Primo puntello. Il nuovo testo unico introduce la possibilità per gli alberghi di «associare alla propria gestione civili abitazioni che sono nella disponibilità della struttura alberghiera» perché «collocate nelle vicinanze» e di farlo in modo che le case utilizzate per allargare l’offerta alberghiera non superino il 40% della ricettività totale. Tutto «a patto che sia garantito all’ospite non solo l’utilizzo dei servizi della struttura alberghiera, ma anche lo standard qualitativo corrispondente al livello di classificazione dell’albergo». Cosa significa? La Regione così tenta di mettere un freno al dilagare di gruppi o manager celati dietro società di comodo capaci di accaparrarsi grappoli di affitti brevi nelle città e che sfruttano i vantaggi (soprattutto in termini di fiscalità) connessi ad una attività non professionale affittando decine di appartamenti, spesso trasformando palazzi storici interi in giganteschi alberghi gestiti da remoto ma senza il carico (di servizi e personale) tipico di un hotel. Non solo. La legge voluta dall’assessore allo sviluppo economico e al turismo Leonardo Marras «porta ad emersione realtà già esistenti – annota la relazione illustrativa – che sono ad oggi mascherate da creazioni di soggetti societari ad hoc da parte dell’albergatore per gestire tali civili abitazioni».

Il secondo puntello. Per proteggere l’economia alberghiera il Testo unico introduce una definizione dettagliata di cosa siano Affittacamere e B&b e soprattutto stabilisce un confine alla rendita. Affittacamere e B&b, recitano gli articoli 44 e 45, sono «strutture ricettive gestite in forma imprenditoriale composte da non più di sei camere per i clienti, con una capacità ricettiva non superiore a dodici posti letto, ubicate nella stessa unità immobiliare, nelle quali sono forniti alloggio e servizi essenziali». In pratica, d’ora in poi chi gestisce più di sei camere di fatto gestisce un hotel abusivo, fuorilegge. E ne deve rispondere.

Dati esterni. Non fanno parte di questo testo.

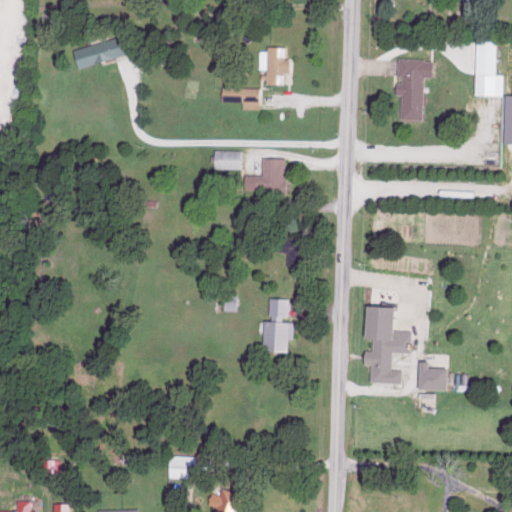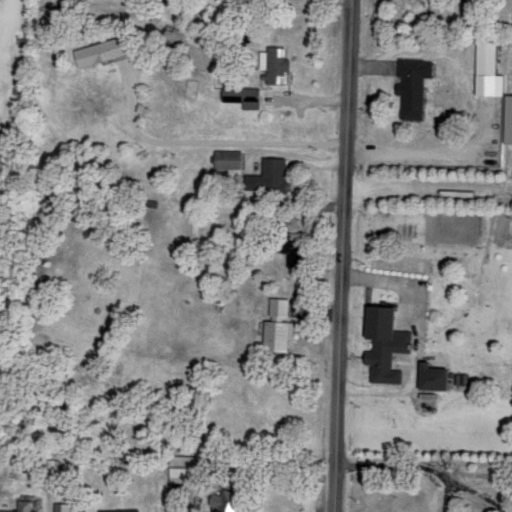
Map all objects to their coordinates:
road: (301, 4)
building: (106, 50)
building: (279, 62)
building: (493, 68)
building: (417, 85)
building: (247, 95)
road: (203, 140)
road: (445, 146)
building: (233, 157)
building: (510, 168)
building: (274, 174)
building: (296, 247)
road: (340, 255)
road: (396, 280)
building: (234, 300)
building: (283, 306)
building: (283, 333)
building: (391, 342)
building: (441, 376)
building: (465, 380)
building: (51, 464)
building: (188, 465)
road: (426, 473)
road: (188, 499)
building: (232, 500)
building: (65, 506)
building: (25, 507)
building: (122, 509)
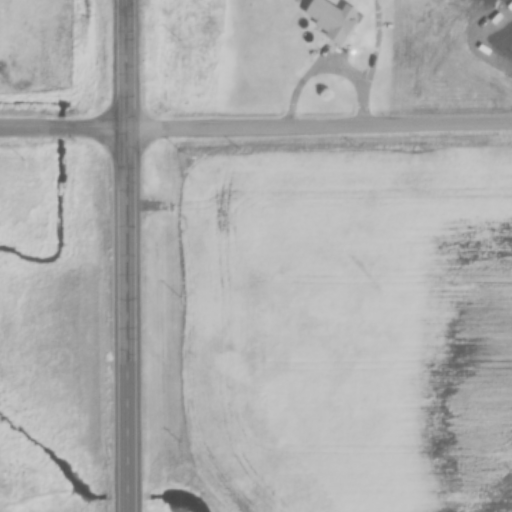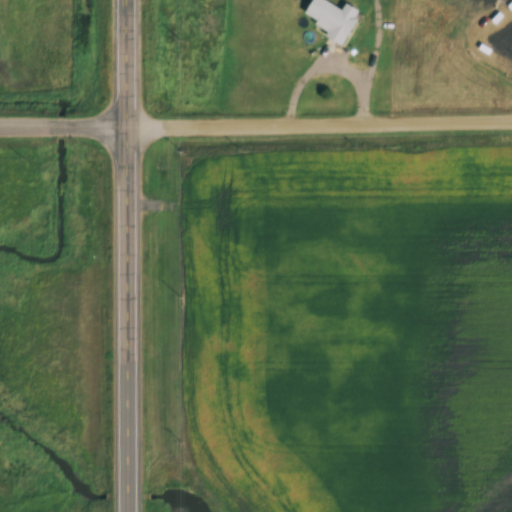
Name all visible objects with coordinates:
building: (327, 18)
road: (256, 123)
road: (133, 255)
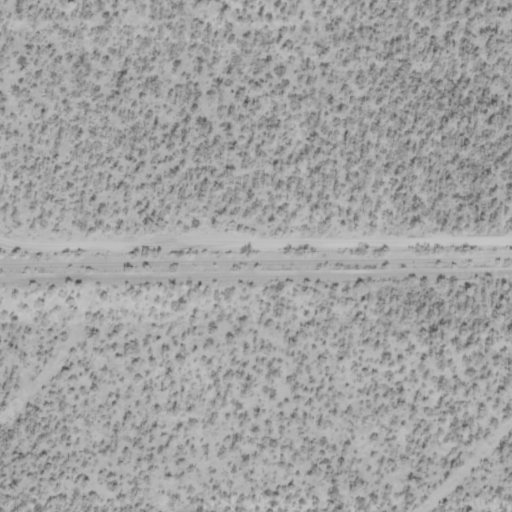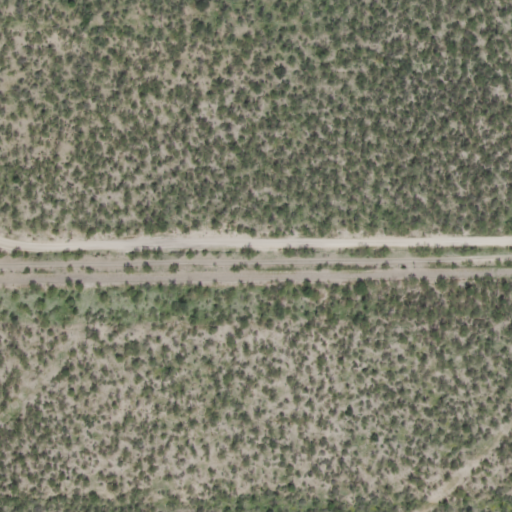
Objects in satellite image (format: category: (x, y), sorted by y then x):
road: (256, 247)
airport: (257, 382)
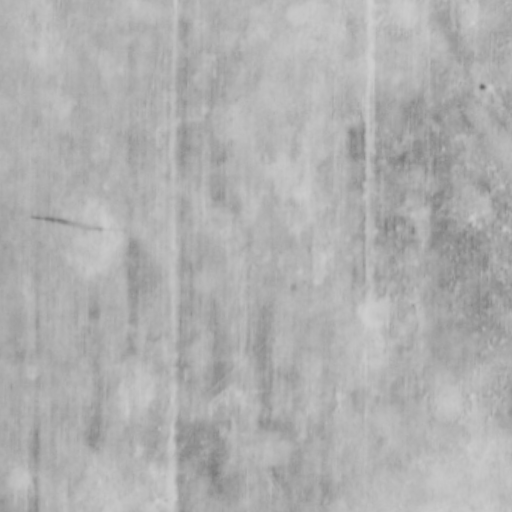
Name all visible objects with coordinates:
power tower: (89, 230)
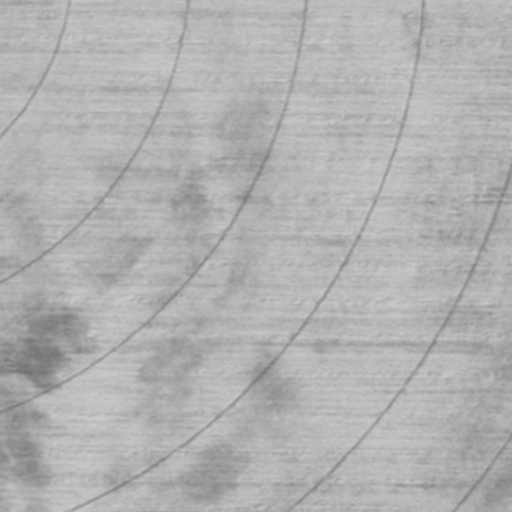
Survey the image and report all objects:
crop: (256, 256)
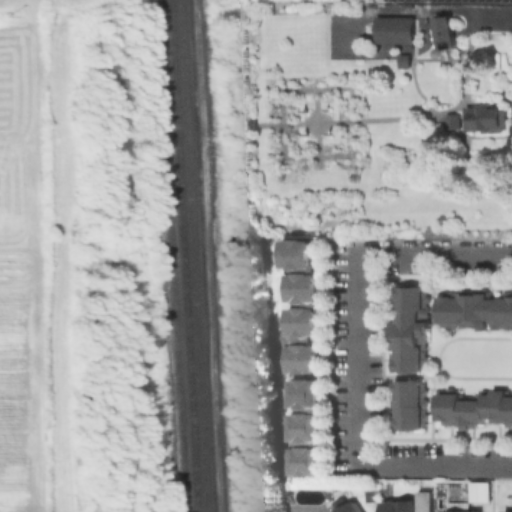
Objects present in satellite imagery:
road: (492, 19)
building: (392, 31)
building: (393, 31)
building: (444, 34)
building: (444, 34)
road: (413, 40)
water tower: (449, 55)
road: (438, 60)
building: (402, 61)
road: (464, 75)
road: (507, 87)
road: (416, 89)
road: (484, 100)
road: (510, 109)
building: (485, 117)
building: (485, 118)
building: (449, 120)
road: (346, 121)
road: (315, 122)
road: (477, 132)
road: (315, 137)
road: (510, 138)
road: (457, 149)
road: (351, 152)
road: (441, 160)
road: (468, 169)
road: (269, 209)
road: (306, 214)
road: (343, 217)
crop: (20, 250)
road: (442, 253)
railway: (176, 255)
building: (297, 255)
railway: (190, 256)
building: (302, 290)
building: (301, 308)
building: (472, 309)
building: (474, 309)
building: (300, 326)
building: (407, 329)
building: (407, 330)
road: (356, 355)
park: (470, 357)
building: (303, 361)
building: (304, 397)
building: (407, 405)
building: (407, 406)
building: (473, 408)
building: (474, 409)
building: (305, 429)
building: (305, 431)
building: (306, 463)
road: (435, 467)
building: (410, 504)
building: (398, 506)
building: (348, 507)
building: (348, 508)
building: (462, 511)
building: (462, 511)
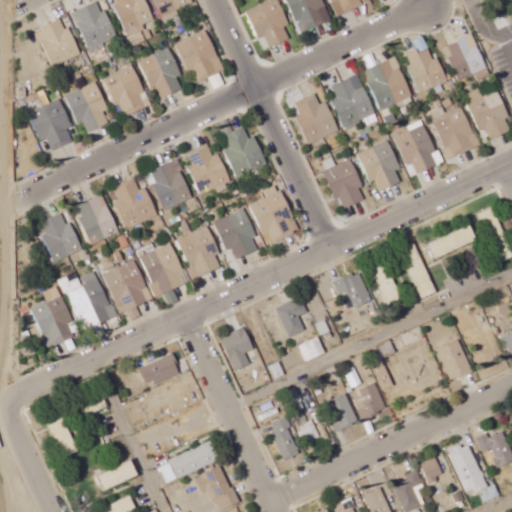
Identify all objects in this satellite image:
building: (347, 4)
road: (18, 5)
building: (170, 8)
park: (479, 8)
building: (306, 14)
building: (135, 20)
building: (269, 23)
building: (95, 26)
road: (504, 41)
building: (58, 43)
building: (200, 56)
building: (465, 57)
building: (425, 67)
building: (162, 72)
building: (387, 83)
building: (127, 90)
building: (352, 101)
road: (219, 106)
building: (88, 107)
building: (489, 112)
building: (315, 119)
building: (52, 124)
road: (275, 125)
building: (452, 127)
building: (418, 147)
building: (241, 150)
building: (381, 165)
building: (208, 170)
road: (509, 176)
building: (345, 183)
building: (169, 186)
road: (0, 202)
building: (134, 204)
building: (274, 215)
building: (97, 220)
crop: (7, 221)
building: (237, 233)
building: (496, 235)
building: (60, 237)
building: (454, 242)
building: (200, 252)
building: (163, 270)
building: (419, 271)
building: (127, 286)
road: (260, 286)
building: (387, 286)
building: (354, 290)
building: (88, 298)
building: (293, 316)
building: (508, 343)
building: (238, 348)
building: (312, 349)
building: (455, 360)
building: (160, 370)
building: (277, 371)
building: (293, 400)
building: (369, 403)
building: (89, 407)
building: (342, 413)
road: (234, 416)
building: (308, 431)
building: (62, 435)
building: (285, 439)
road: (394, 446)
building: (497, 448)
road: (30, 459)
building: (188, 463)
building: (432, 470)
building: (470, 472)
building: (119, 476)
building: (218, 488)
building: (409, 492)
building: (377, 501)
road: (498, 505)
building: (121, 506)
building: (344, 507)
building: (325, 510)
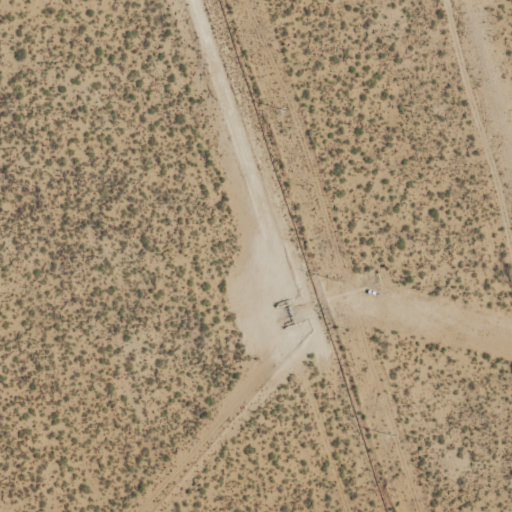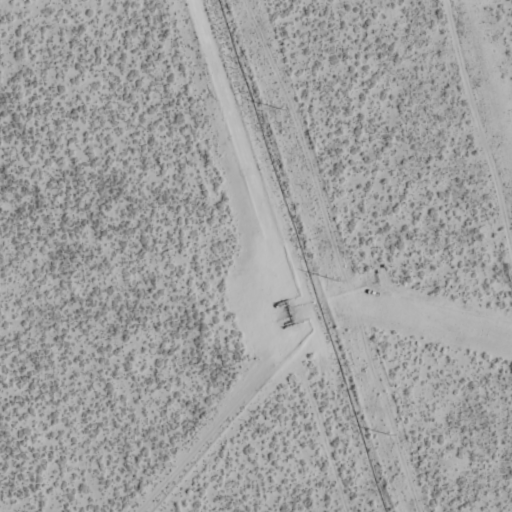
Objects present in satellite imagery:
power tower: (280, 109)
power tower: (336, 281)
power tower: (386, 434)
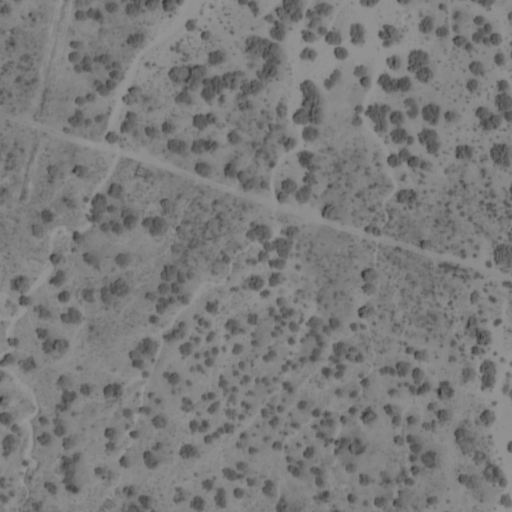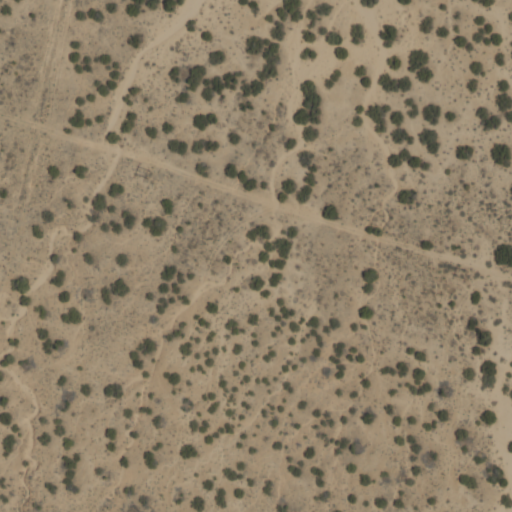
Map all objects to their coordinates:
power tower: (150, 173)
power tower: (467, 274)
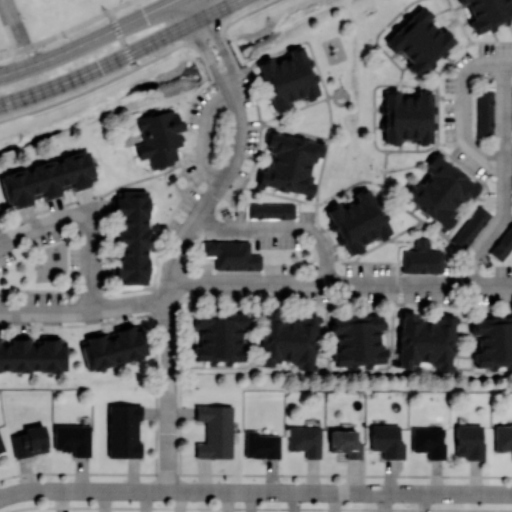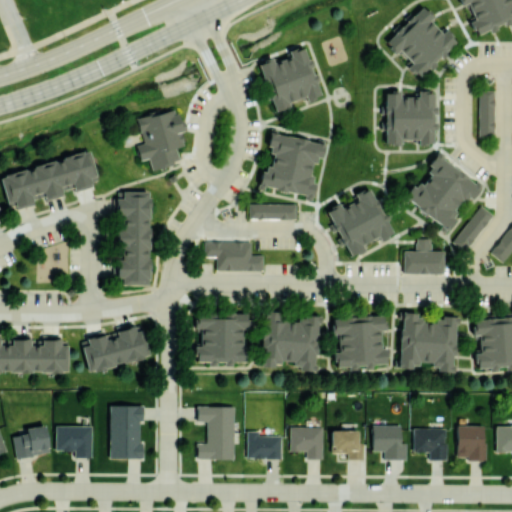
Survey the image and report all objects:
road: (121, 6)
building: (487, 13)
building: (488, 13)
road: (237, 18)
traffic signals: (117, 28)
road: (17, 32)
road: (104, 33)
road: (55, 36)
road: (122, 39)
building: (418, 40)
building: (419, 40)
road: (221, 44)
road: (206, 50)
traffic signals: (130, 55)
road: (122, 58)
road: (15, 70)
building: (287, 78)
building: (288, 78)
road: (101, 83)
road: (464, 107)
building: (484, 112)
building: (485, 112)
building: (408, 116)
building: (407, 117)
road: (205, 135)
building: (158, 136)
building: (158, 136)
building: (289, 163)
building: (290, 163)
building: (45, 178)
building: (48, 178)
road: (503, 180)
building: (440, 191)
building: (440, 191)
building: (270, 210)
building: (270, 210)
building: (0, 212)
building: (357, 220)
building: (358, 221)
road: (83, 223)
building: (470, 227)
building: (471, 227)
road: (279, 232)
building: (130, 236)
building: (131, 237)
building: (502, 244)
building: (502, 244)
building: (231, 254)
building: (232, 255)
building: (421, 258)
building: (422, 258)
road: (170, 283)
road: (341, 284)
road: (85, 312)
building: (219, 336)
building: (220, 337)
building: (287, 340)
building: (288, 340)
building: (357, 340)
building: (358, 340)
building: (425, 341)
building: (425, 341)
building: (493, 341)
building: (493, 341)
building: (112, 346)
building: (113, 347)
building: (33, 353)
building: (33, 355)
building: (123, 430)
building: (123, 431)
building: (214, 431)
building: (215, 431)
building: (502, 437)
building: (502, 437)
building: (71, 438)
building: (72, 439)
building: (305, 439)
building: (305, 440)
building: (386, 440)
building: (28, 441)
building: (29, 441)
building: (386, 441)
building: (428, 441)
building: (428, 441)
building: (468, 441)
building: (469, 441)
building: (344, 442)
building: (344, 442)
building: (260, 444)
building: (1, 445)
building: (261, 445)
building: (1, 446)
road: (255, 491)
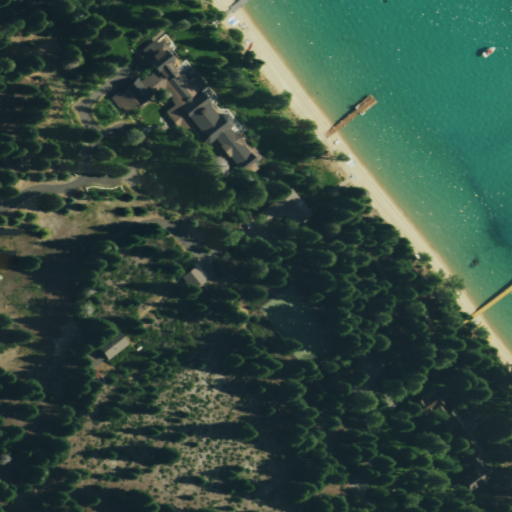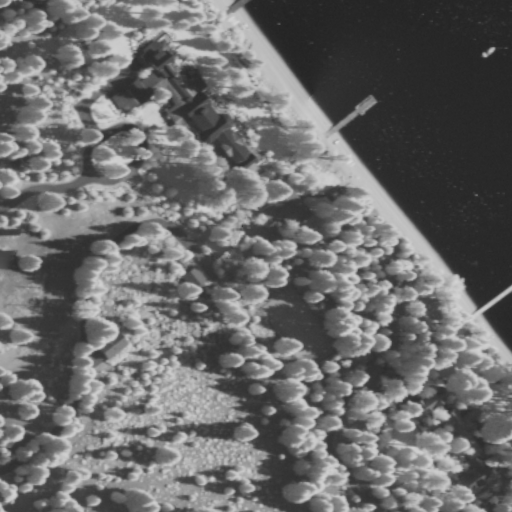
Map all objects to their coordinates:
pier: (234, 4)
road: (13, 9)
building: (183, 104)
pier: (348, 116)
road: (80, 185)
building: (282, 209)
building: (190, 278)
road: (86, 296)
pier: (493, 297)
building: (108, 344)
road: (377, 444)
building: (473, 474)
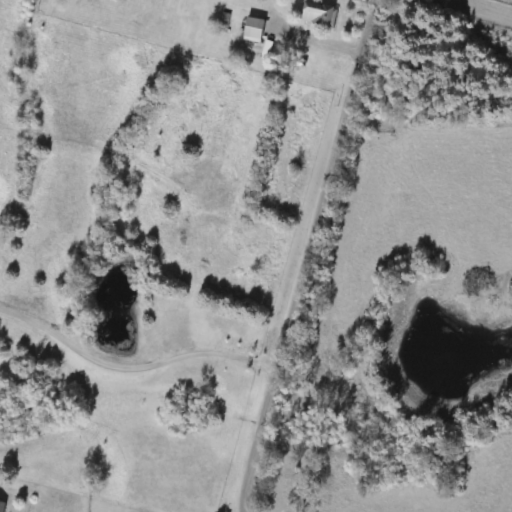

Recuperando un’eredità della pandemia, inoltre, la legge offre l’opportunità agli hotel di trasformarsi a seconda della domanda e dedicare il 40% della superficie ricettiva all’offerta di spazi per lo smart working, «da svolgersi per un periodo non inferiore a tre mesi e non superiore ai nove mesi» nel corso dell’anno. E l’accesso alle aree di smart workin potrà essere anche consentito anche a persone che non pernottano nella struttura. Di fatto un’opportunità di destagionalizzazione in più e di flessibilità funzionale, già sfruttata da strutture ibride come il Social Hub a Firenze, un grande student hotel di lusso che fornisce molti altri servizi, dalla palestra agli uffici. Ispirandosi all’esempio della Svizzera, i Comuni potranno «individuare, tramite i propri strumenti di pianificazione urbanistica, gli alberghi – ma solo 4 o 5 stelle – che possono organizzare attività didattiche e formative in materia di accoglienza e ospitalità» e diventare degli Academy Hotel.